By Rachel Gilbert Solomon

RACHEL GILBERT SOLOMON


& Annu Chopra
Principals, Atalanta Advisors

In the current economic environment, real estate investment has risen to the fore in the minds of many investors as the safe-haven vehicle of choice. But planning and careful research, with a strict eye to objectives, is key to any investment strategy.

One reason for the sustained popularity of real estate investment is diversity. Real estate investors have at their disposal choices of such varied property types as multi-family rental and for-sale apartments, Class A or B office assets in central business districts or the suburbs, industrial, retail, hospitality and even ground-up construction.

ANNU CHOPRA

In each case, it is essential to remember the inherent risks and rewards. These include the longer-term leases of office and retail properties, which lock up rental rates for extended periods.

At the other end of the spectrum, hospitality rates reset daily and multi-family apartment rents reset annually, allowing operators to capture changes in the prevailing market over time.

Whatever property type, there are three key areas that must be part of this groundwork planning process: cash flow requirements, risk profile and partnerships.

The first two of these criteria are tightly linked. As the risk profile rises, the initial in-place cash flow generally drops. So, core assets generally have healthy cash flows from the onset, while value-add and opportunistic projects might have limited or even negative cash flows in the early years of an investment.

Furthermore, nearly all real estate investment requires some leverage. Typically, institutional investors prefer to keep loan-to-value ratios below 65 percent, leaving ample cash flow to service the debt, even if the market softens. Of course, additional leverage enhances equity returns.

The varied risk profiles of three different asset types — core, value-add and opportunistic properties — bear closer study.

Core assets are typically low risk and low maintenance, with strong in-place cash flows and returns yielding between 4-9 percent. Class A CBD office properties in high-barrier-to-entry locations like New York and San Francisco are key examples.

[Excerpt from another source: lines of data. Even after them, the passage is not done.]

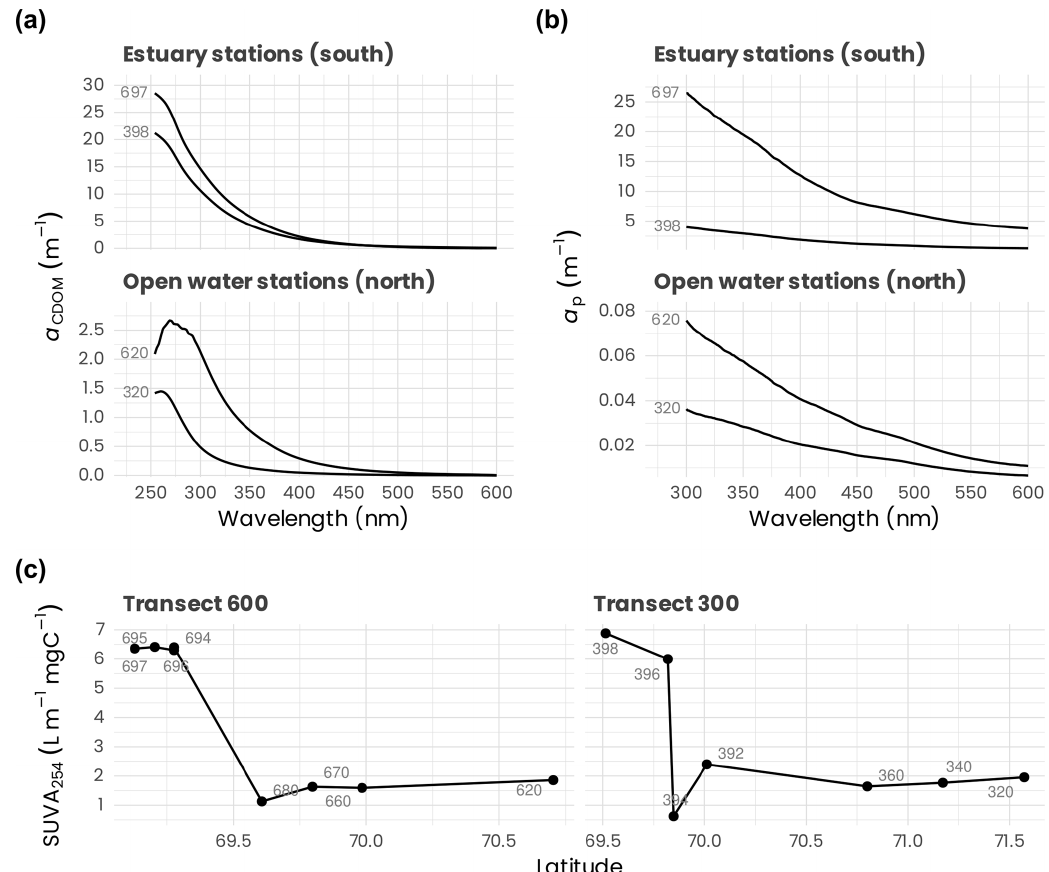
Figure 7. (a) Absorption spectra between 254 and 600nm of chromophoric dissolved organic matter ( a CDOM ) measured at the surface for the northern (620, 320) and southern (697, 398) stations of the transects 600 and 300. (b) Particulate-absorption spectra ( a p ) measured between 300 and 600nm measured at the surface for the northernmost and the southernmost stations of the transects 600 and 300. (c) Specific UV absorbance at 254nm (SUVA 254 , i.e., absorption of light at 254nm per unit of carbon) at surface for stations along transects 600 and 300. Stations are identified in light gray (see Fig. 1 for an overview of the station locations). Note the difference in the y axes used in panels (a) and (b) , which highlights the important differences in dissolved and particulate absorption between stations in the estuary and those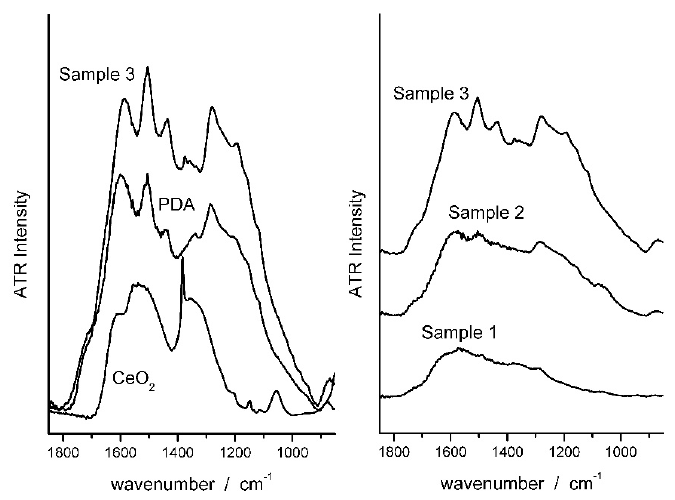
Figure 1. ATR spectra of CeO 2 , PDA and PDAx@ CeO 2 samples.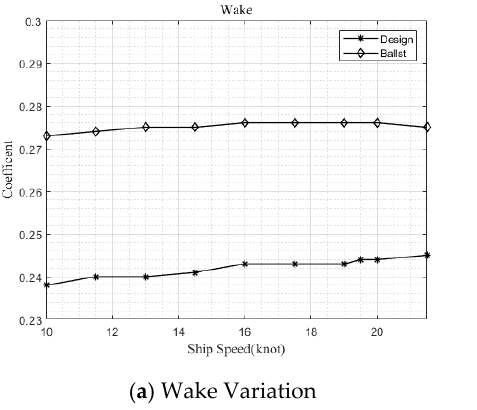
Figure 5. Wake and thrust deduction variation.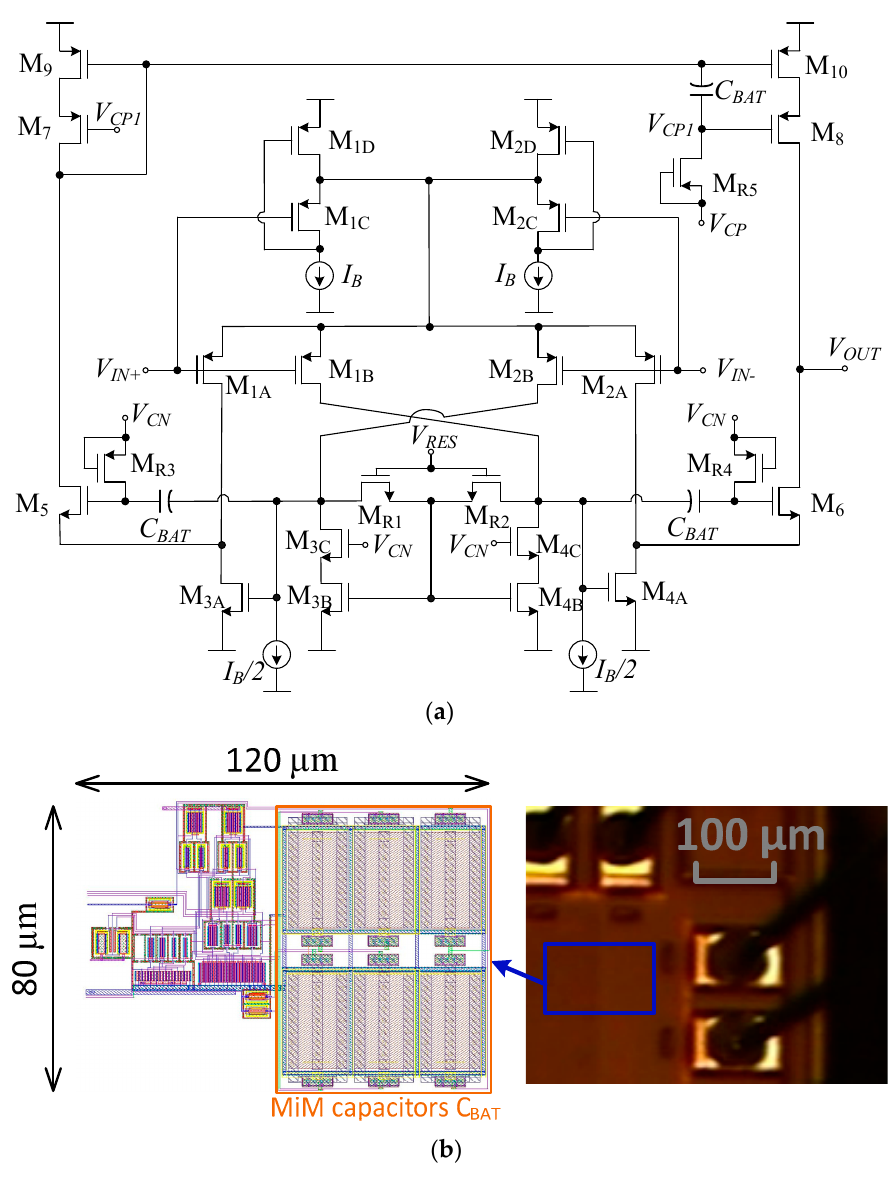
Figure 8. Proposed super class AB QFG amplifier. ( a ) Circuit diagram. ( b ) Microphotograph (layout image also included, due to the opaque die passivation layer).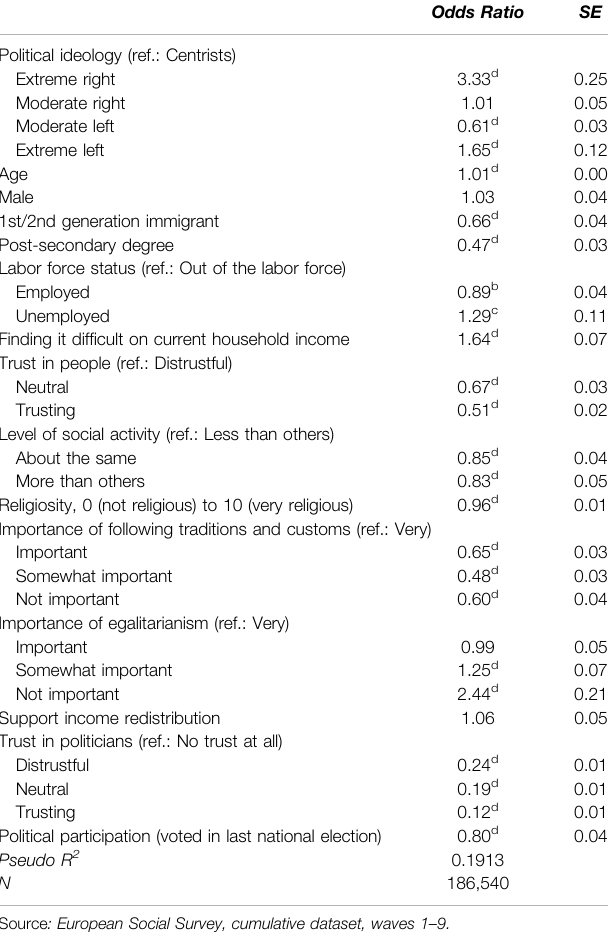
TABLE 2 | Results from logistic regression on extremely anti-immigrant attitudes (Odds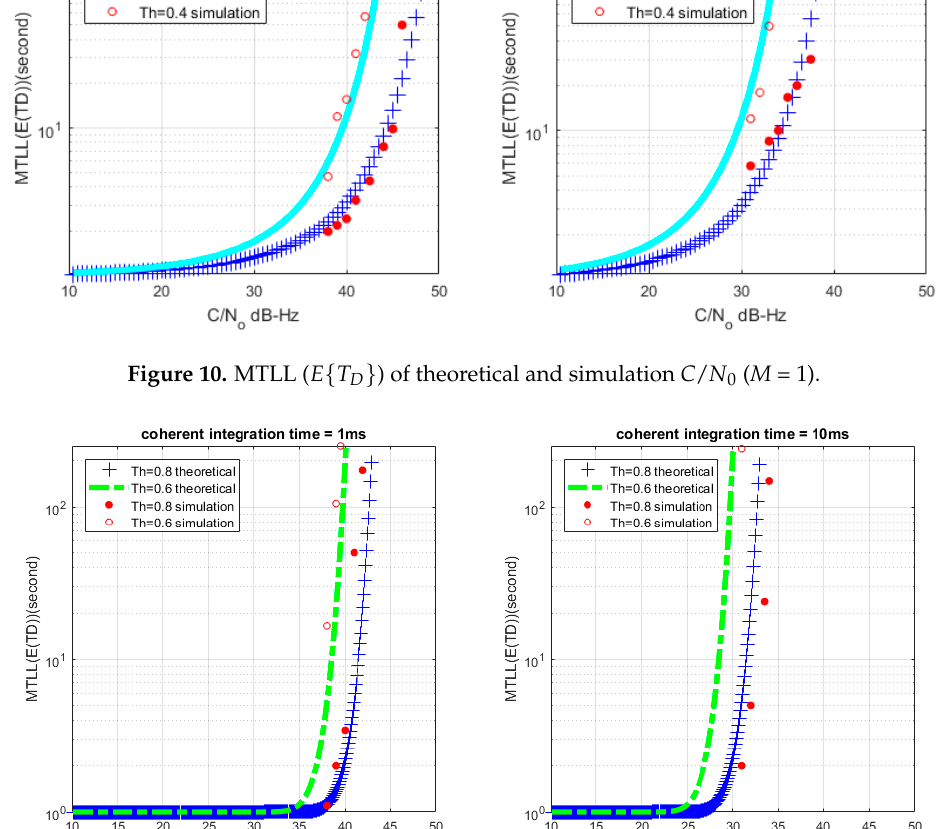
Figure 11. MTLL ( { } D E T ) of theoretical and simulation C / N 0 ( M = 20).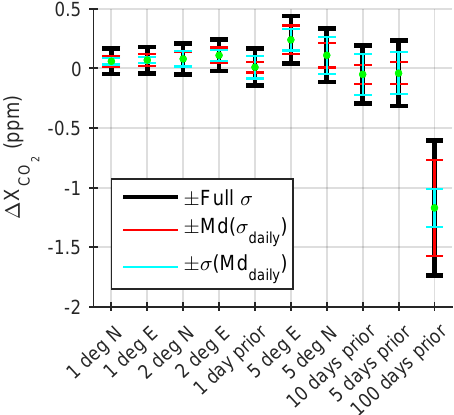
Figure 10. Standard deviations and biases from using wrong model pTz and H 2 O profiles as compared to using the standard option for time and location. Tests are in order of increasing full σ . Red repre- sents intraday variability. Cyan represents interday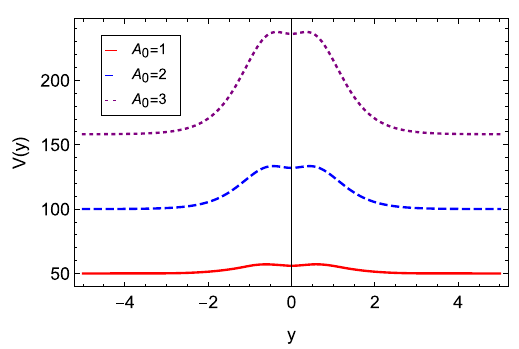
Fig. 6 Solutions for the matter potential U ( y ) from Sect. 3.4 with ϕ = 1, A = 1 and k = 1. The potential gets steeper with a decrease 0 0 in ψ 0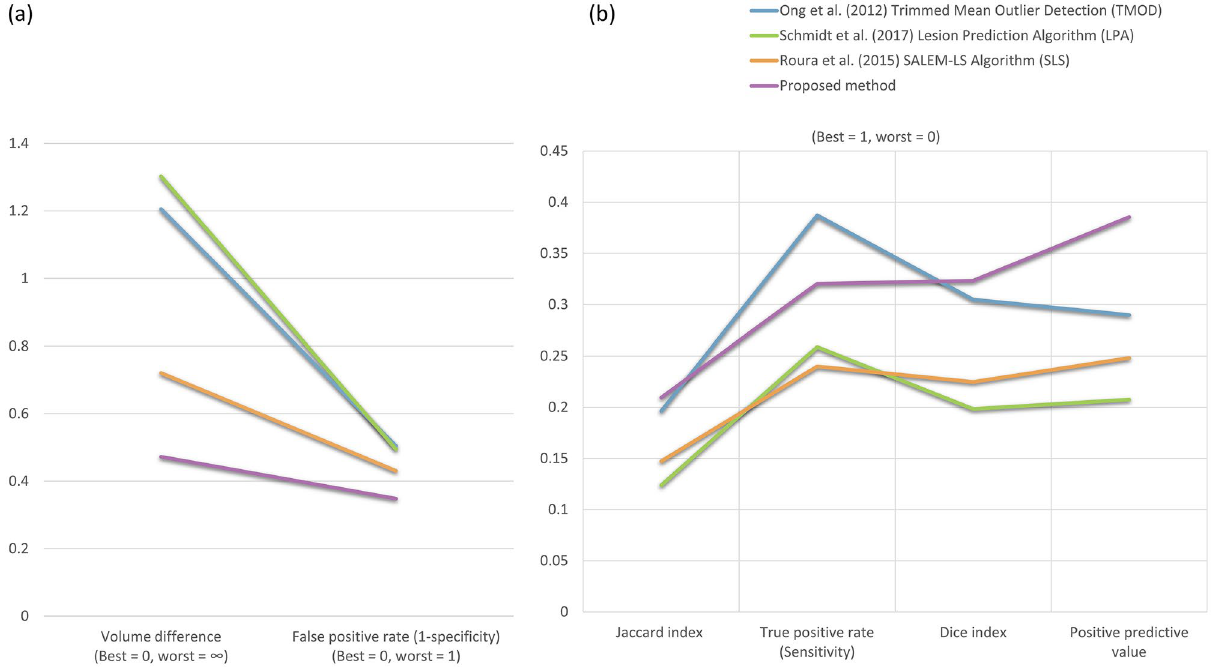
Figure 5. Summaries of all metric evaluations from each automatic method (all 32 subjects). ( a ) Metrics ranging from 0 as the best to 1 or ∞ as the worst performance. ( b ) Metrics with the opposite orientation, where the best performance index is scored 1.0, and the worst performance is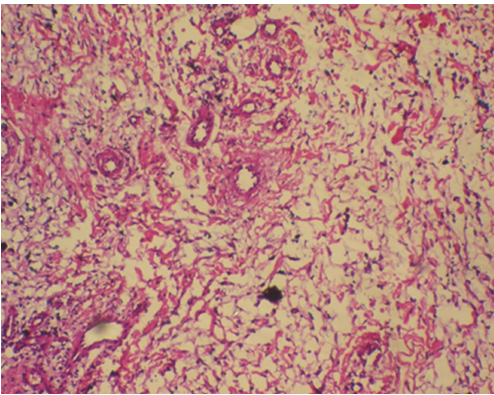
Figure 1: Di ff use, reddish, and slightly ulcerated lesion in the right alveolar region.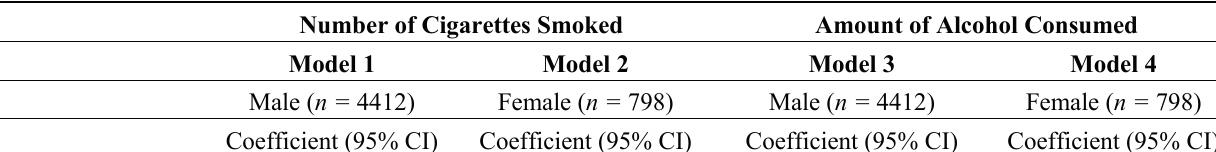
Table 3. OLS regression estimates of number cigarettes smoked and amount of alcohol consumed among dual consumers ( n = 5210): CLHLS, 1998–2008 a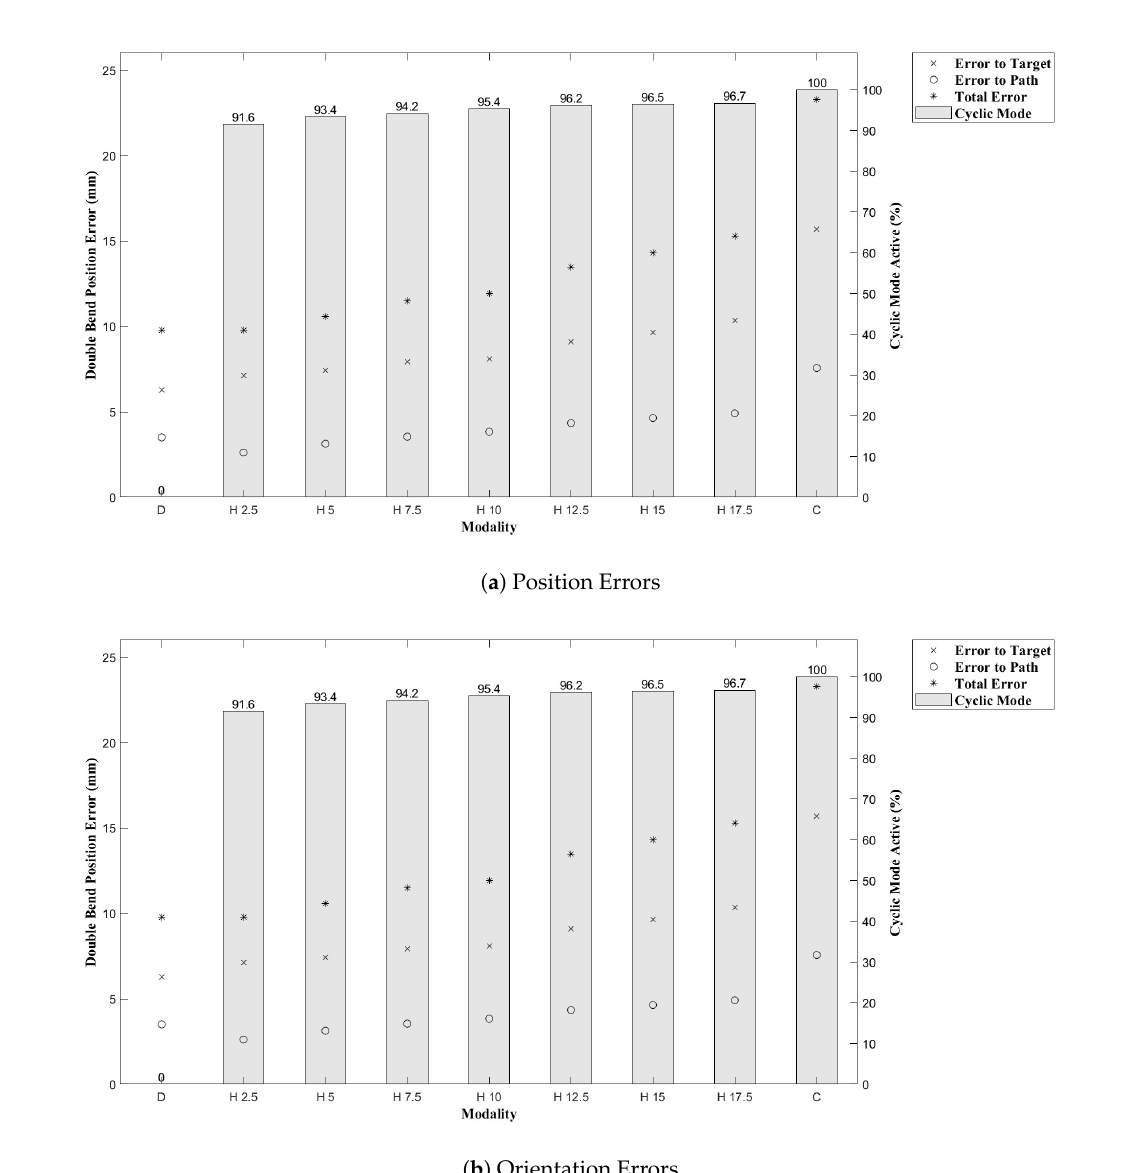
Figure 11. Double bend trajectory errors with per cent CAC active time shown as the bar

As the name implies, value-add investments require more hands-on management, and cash flows can vary widely based on the investment and business plan. Those cash flows might be minimal at first, especially if additional capital is required. But there is substantial upside in that eventual returns can range up to 15 percent. A prime example of value-add might be a dated but well-located garden apartment complex, where an investor might renovate both the property and the apartments to increase rents.

Opportunistic ventures typically need dramatic improvements before they yield value, but the returns are the highest of the three food groups, typically starting at 15 percent. Think of a retail center, half-vacant, tired and in need of rebranding. The investor will have to invest the time to launch a rebranding/lease-up campaign before any returns are realized.

Finally, will the investment include an operating partner? This is the route many of the major financial players are currently following, finding a source of know-how, manpower and local knowledge. A trusted, vetted partner can help an institutional player achieve investment goals without the burden of taking on additional transaction and management personnel.

Operating partners provide the expertise in both the properties and markets they serve, and they provide an existing infrastructure, the skilled staff and the know-how to successfully execute a business plan. This local knowledge is especially helpful if you are targeting value-add and opportunistic investments. In such cases, a strong local team is critical and day-to-day responsibilities can be substantial.

Operating partners also prove their investment mettle far beyond the scope of the immediate need. They can help create an ongoing asset pipeline geared to investment criteria since they are constantly on the ground sourcing new and interesting opportunities.

In short, operating partners can ramp up investment strategy, ensuring near-term and ongoing returns.